→ Tarea propuesta: Según el fragmento sobre la cuaresma, ¿por qué tenemos la obligación moral de expandir nuestra consciencia y de dar al mundo más de lo que él nos ha dado? Responda en una o dos oraciones.

→ Fragmento citado:
# # #

Este proceder se ha invertido y hoy el dominio de la imagen ha despreciado la
función del pensamiento. Este pesar en la balanza de la inteligencia lo que
nosotros sabemos, conocemos, opinamos, creemos y sobre todo aprendemos y
experimentamos.
Por
ello el miércoles de ceniza en particular y la cuaresma en general nos invitan
a la reflexión, desde el recogimiento y la meditación. Somos seres conscientes
y ello implica la obligación moral de expander esta consciencia y de darle al
mundo algo más de lo que él nos ha dado a nosotros. Un ser humano es una
energía, un movimiento en constante y vital transformación. Este flujo de
energía debe de proyectarse, inexorablemente, hacía la búsqueda del bien, sin
rehuir nunca el mal. La idea de la muerte, como expresión máxima del dolor que
podemos experimentar ante la perdida, nos debe de llevar a encontrar, por
difícil e ingrato que parezca, un sentido a esta muerte. Dios nos ofrece lo
máximo que nos puede ofrecer: el sacrificio de su hijo. El Hijo de Dios se hace
hombre para morir y es en este: “Padre,
aparta de mi este cáliz, pero no se haga mi voluntad sino la tuya.” De la
misma manera que Abraham esta dispuesto a sacrificar a su hijo Isaac: “Toma a tú hijo Isaac, al que tanto amas; ve
a la región de Moria y ofrécelo en holocausto, sobre la montaña que yo te
indicaré”. Hay una voluntad suprema que es hija de la fe que nos mueve; una
fe y una voluntad que se convierten en esta energía de la que hablaba y que se
traduce en lo que llamamos espiritualidad, en un espíritu santo.

# # #

→ Registros proporcionados:
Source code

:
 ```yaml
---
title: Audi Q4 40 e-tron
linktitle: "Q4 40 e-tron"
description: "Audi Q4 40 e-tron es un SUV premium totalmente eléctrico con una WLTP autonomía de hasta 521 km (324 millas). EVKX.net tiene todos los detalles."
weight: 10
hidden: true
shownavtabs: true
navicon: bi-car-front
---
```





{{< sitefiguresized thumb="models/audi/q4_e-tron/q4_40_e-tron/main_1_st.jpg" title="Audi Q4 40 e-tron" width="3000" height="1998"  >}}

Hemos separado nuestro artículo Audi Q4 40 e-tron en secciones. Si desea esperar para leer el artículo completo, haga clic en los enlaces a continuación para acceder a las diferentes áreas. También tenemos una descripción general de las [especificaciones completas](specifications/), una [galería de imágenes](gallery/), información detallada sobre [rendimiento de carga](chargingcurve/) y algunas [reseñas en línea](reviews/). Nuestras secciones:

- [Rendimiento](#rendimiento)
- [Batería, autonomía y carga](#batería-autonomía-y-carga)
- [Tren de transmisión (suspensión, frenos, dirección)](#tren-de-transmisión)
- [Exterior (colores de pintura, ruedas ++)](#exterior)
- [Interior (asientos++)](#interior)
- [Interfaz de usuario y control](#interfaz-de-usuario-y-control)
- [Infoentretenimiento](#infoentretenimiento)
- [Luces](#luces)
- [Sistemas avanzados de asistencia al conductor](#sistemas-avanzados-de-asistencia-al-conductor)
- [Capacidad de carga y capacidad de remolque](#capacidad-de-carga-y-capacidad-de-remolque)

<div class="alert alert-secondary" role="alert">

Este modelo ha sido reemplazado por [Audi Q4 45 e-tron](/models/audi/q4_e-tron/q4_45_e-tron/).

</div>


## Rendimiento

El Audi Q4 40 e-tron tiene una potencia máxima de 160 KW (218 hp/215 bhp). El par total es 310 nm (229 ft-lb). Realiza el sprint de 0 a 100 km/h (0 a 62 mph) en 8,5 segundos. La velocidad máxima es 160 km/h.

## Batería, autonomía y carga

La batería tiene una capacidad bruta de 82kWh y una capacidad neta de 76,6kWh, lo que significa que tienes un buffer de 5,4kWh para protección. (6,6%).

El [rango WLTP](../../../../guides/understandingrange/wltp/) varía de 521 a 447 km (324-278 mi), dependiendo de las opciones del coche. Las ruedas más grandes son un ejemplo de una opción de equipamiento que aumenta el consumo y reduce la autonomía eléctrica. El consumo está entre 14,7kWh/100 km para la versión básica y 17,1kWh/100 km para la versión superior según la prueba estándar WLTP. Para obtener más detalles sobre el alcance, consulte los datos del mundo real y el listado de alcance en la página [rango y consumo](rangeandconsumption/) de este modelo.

# # #

→ Solución desarrollada: Porque somos seres conscientes, y el fragmento afirma que esa condición implica la obligación moral de expandir la consciencia y de darle al mundo algo más de lo que nos ha dado.